## WHAT IS BEING ASKED
Quote every line of text from the rows below word for word, leaving the pictures out of your answer.

*** INPUT DATA ***

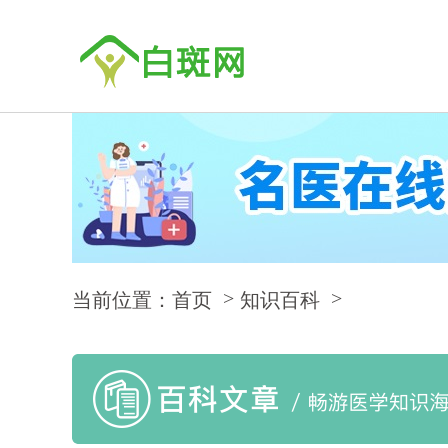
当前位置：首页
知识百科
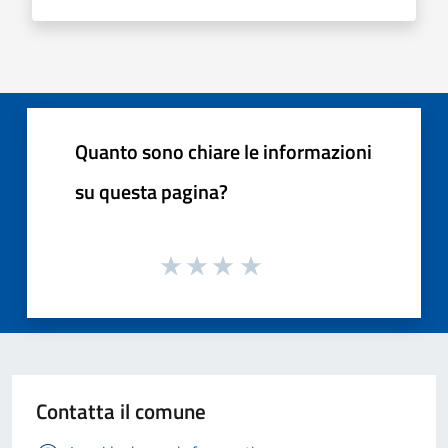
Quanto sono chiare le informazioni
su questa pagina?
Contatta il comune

*** End of INPUT DATA ***

## TASK OUTPUT
当前位置：首页
知识百科
Quanto sono chiare le informazioni
su questa pagina?
Contatta il comune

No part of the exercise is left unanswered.